● **Problem description**:
Repeat exactly, and only, the lines running from the one that holds "Der Preis hat uns gefreut und war ein schönes" to the end of the records.

Saved entries
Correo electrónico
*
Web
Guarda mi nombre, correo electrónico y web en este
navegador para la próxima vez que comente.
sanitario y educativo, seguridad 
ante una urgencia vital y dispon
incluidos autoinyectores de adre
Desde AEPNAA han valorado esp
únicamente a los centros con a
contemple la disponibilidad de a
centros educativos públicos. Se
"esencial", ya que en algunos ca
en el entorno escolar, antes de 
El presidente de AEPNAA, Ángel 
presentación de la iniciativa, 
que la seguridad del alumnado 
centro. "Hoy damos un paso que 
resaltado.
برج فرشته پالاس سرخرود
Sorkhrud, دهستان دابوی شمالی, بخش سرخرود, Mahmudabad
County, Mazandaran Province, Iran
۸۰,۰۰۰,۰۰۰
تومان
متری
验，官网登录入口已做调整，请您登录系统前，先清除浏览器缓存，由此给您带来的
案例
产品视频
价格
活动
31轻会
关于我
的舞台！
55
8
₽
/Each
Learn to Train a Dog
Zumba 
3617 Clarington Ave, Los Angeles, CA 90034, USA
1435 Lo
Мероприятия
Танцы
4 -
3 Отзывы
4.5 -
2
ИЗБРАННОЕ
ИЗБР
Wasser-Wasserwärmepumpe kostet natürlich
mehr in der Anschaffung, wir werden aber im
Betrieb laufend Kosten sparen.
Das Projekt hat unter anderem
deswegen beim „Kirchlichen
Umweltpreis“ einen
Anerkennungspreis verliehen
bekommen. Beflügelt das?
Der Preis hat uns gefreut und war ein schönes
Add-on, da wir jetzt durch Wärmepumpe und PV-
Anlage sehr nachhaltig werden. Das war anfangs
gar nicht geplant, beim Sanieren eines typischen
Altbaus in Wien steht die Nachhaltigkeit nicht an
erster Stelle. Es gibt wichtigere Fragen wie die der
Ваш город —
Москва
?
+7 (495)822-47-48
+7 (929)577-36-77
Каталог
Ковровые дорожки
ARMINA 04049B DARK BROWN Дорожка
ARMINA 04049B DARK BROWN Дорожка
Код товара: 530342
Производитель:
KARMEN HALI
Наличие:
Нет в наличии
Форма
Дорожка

● **Exercise result**:
Der Preis hat uns gefreut und war ein schönes
Add-on, da wir jetzt durch Wärmepumpe und PV-
Anlage sehr nachhaltig werden. Das war anfangs
gar nicht geplant, beim Sanieren eines typischen
Altbaus in Wien steht die Nachhaltigkeit nicht an
erster Stelle. Es gibt wichtigere Fragen wie die der
Ваш город —
Москва
?
+7 (495)822-47-48
+7 (929)577-36-77
Каталог
Ковровые дорожки
ARMINA 04049B DARK BROWN Дорожка
ARMINA 04049B DARK BROWN Дорожка
Код товара: 530342
Производитель:
KARMEN HALI
Наличие:
Нет в наличии
Форма
Дорожка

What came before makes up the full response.